>> BEGIN
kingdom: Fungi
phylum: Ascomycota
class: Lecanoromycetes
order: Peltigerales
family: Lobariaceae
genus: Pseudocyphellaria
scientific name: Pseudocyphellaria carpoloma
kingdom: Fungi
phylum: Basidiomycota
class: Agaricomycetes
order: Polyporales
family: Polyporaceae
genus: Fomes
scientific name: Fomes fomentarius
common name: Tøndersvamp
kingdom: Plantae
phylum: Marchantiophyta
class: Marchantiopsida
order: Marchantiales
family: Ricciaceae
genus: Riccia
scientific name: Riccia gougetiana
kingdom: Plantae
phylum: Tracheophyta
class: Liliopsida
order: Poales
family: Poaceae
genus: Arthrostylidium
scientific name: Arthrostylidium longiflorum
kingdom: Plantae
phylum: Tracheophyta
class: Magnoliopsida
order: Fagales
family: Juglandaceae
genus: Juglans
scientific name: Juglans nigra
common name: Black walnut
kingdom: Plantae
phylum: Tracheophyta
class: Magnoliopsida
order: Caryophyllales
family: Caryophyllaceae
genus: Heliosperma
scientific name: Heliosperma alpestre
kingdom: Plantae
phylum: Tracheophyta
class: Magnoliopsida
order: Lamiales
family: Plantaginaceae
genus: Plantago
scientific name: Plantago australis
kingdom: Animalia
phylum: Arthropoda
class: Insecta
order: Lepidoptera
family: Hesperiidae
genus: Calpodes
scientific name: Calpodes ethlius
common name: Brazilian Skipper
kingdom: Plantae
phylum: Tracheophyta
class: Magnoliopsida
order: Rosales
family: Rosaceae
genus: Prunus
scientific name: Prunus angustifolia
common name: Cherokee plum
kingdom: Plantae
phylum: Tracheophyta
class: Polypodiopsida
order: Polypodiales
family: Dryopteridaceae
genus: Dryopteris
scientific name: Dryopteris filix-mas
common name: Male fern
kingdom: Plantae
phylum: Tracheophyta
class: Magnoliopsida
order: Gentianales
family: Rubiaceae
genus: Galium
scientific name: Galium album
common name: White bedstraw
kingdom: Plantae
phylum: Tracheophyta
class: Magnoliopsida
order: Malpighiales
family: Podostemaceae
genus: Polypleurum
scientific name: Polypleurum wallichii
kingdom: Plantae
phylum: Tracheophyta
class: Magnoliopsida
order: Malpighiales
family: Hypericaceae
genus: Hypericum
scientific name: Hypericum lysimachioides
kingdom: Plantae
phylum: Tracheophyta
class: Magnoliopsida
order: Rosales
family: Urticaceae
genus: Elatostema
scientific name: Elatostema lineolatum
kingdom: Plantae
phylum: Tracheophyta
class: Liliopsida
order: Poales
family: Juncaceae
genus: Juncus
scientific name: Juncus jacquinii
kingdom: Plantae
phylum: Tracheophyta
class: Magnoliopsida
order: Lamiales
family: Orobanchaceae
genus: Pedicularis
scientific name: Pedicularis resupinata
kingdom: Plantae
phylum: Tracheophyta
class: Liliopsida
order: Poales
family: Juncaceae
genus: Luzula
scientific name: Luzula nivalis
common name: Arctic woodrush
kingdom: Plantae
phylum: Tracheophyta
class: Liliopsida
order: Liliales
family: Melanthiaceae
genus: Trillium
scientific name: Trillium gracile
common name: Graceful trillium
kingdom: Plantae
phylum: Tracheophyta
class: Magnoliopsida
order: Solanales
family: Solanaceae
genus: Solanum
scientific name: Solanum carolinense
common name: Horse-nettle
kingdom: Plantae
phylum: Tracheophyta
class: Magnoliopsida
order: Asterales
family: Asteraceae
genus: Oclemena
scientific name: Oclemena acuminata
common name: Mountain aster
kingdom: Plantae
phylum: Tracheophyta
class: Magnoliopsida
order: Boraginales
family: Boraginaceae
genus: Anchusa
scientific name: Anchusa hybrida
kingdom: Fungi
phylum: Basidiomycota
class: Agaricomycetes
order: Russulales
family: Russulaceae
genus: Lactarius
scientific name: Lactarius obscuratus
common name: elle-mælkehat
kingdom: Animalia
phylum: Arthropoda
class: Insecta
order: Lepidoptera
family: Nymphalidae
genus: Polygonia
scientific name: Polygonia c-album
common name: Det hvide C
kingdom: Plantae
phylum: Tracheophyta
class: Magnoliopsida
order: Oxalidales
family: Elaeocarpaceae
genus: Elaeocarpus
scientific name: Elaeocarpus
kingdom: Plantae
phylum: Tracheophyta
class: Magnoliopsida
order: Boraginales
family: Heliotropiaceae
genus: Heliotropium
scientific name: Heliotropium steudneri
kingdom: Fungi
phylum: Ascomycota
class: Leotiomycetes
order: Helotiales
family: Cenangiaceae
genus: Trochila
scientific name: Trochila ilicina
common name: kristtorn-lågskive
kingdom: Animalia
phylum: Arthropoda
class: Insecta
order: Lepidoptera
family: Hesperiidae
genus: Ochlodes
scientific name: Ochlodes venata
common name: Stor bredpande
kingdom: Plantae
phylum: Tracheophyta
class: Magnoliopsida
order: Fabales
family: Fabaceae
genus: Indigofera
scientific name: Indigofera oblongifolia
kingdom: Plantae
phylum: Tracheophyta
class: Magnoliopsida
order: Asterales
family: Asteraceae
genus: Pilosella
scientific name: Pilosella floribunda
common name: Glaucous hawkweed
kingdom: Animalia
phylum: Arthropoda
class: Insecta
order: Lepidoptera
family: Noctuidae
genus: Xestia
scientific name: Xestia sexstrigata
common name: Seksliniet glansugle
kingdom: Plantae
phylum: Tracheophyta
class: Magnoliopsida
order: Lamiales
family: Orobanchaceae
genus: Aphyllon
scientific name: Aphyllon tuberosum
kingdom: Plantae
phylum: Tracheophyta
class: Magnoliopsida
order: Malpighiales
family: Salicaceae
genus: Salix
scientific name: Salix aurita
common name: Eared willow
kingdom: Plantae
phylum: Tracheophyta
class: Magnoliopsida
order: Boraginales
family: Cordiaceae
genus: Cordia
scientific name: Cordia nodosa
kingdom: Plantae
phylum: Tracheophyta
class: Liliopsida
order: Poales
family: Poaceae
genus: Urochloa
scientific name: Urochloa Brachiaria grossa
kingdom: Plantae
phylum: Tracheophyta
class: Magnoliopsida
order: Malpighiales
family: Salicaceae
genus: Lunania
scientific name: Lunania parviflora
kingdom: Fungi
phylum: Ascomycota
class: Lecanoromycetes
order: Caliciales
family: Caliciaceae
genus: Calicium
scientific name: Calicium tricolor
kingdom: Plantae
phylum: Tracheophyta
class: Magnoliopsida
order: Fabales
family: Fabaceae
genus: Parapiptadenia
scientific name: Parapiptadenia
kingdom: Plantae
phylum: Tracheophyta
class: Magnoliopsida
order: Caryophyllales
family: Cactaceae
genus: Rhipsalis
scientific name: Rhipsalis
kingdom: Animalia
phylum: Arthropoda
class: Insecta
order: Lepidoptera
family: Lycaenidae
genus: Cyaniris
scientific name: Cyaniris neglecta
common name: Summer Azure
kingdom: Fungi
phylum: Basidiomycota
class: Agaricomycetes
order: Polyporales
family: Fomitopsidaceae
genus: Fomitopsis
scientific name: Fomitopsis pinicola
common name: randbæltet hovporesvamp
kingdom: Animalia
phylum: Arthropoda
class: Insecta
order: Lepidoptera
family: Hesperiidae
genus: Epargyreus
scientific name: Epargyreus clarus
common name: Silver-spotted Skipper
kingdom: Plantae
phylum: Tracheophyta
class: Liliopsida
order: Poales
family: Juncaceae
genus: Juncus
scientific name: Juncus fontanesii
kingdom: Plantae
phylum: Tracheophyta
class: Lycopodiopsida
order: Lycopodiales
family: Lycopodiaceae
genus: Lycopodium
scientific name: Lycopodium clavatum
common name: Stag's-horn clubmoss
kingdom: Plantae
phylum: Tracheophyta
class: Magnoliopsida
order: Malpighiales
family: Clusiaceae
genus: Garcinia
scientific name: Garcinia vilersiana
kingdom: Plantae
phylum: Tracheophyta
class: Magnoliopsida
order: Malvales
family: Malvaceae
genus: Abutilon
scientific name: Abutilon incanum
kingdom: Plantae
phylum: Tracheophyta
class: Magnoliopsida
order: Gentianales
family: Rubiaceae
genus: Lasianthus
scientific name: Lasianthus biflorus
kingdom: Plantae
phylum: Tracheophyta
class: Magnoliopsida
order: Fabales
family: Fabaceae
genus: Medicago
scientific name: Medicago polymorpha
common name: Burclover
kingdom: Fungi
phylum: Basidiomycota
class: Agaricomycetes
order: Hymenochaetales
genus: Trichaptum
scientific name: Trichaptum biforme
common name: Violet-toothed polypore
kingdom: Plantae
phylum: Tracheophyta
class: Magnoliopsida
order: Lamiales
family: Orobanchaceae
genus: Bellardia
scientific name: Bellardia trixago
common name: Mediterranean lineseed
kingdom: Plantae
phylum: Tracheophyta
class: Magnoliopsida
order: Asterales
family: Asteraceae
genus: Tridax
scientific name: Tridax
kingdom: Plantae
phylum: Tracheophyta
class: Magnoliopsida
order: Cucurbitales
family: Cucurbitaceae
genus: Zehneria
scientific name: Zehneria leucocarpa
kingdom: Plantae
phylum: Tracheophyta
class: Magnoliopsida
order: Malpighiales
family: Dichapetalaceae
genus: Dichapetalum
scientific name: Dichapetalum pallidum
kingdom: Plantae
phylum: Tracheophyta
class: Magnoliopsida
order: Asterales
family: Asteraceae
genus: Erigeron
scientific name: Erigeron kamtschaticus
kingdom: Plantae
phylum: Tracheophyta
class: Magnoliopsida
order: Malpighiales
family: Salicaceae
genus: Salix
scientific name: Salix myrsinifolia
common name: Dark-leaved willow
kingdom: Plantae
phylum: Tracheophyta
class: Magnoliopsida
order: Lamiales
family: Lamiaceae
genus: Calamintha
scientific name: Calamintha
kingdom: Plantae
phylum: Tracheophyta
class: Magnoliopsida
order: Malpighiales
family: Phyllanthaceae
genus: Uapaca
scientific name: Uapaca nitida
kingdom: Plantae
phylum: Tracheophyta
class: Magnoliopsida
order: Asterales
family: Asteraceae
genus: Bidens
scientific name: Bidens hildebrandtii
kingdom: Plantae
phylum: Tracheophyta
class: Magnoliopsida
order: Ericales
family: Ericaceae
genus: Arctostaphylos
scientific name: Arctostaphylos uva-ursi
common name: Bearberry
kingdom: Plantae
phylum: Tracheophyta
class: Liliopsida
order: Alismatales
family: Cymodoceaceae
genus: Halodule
>> END
Aim of the task » Copy the lines of the records word for word, running from the line that contains "family: Podostemaceae" through the line that contains "common name: Graceful trillium", including both of those lines.

Reply to the task »
family: Podostemaceae
genus: Polypleurum
scientific name: Polypleurum wallichii
kingdom: Plantae
phylum: Tracheophyta
class: Magnoliopsida
order: Malpighiales
family: Hypericaceae
genus: Hypericum
scientific name: Hypericum lysimachioides
kingdom: Plantae
phylum: Tracheophyta
class: Magnoliopsida
order: Rosales
family: Urticaceae
genus: Elatostema
scientific name: Elatostema lineolatum
kingdom: Plantae
phylum: Tracheophyta
class: Liliopsida
order: Poales
family: Juncaceae
genus: Juncus
scientific name: Juncus jacquinii
kingdom: Plantae
phylum: Tracheophyta
class: Magnoliopsida
order: Lamiales
family: Orobanchaceae
genus: Pedicularis
scientific name: Pedicularis resupinata
kingdom: Plantae
phylum: Tracheophyta
class: Liliopsida
order: Poales
family: Juncaceae
genus: Luzula
scientific name: Luzula nivalis
common name: Arctic woodrush
kingdom: Plantae
phylum: Tracheophyta
class: Liliopsida
order: Liliales
family: Melanthiaceae
genus: Trillium
scientific name: Trillium gracile
common name: Graceful trillium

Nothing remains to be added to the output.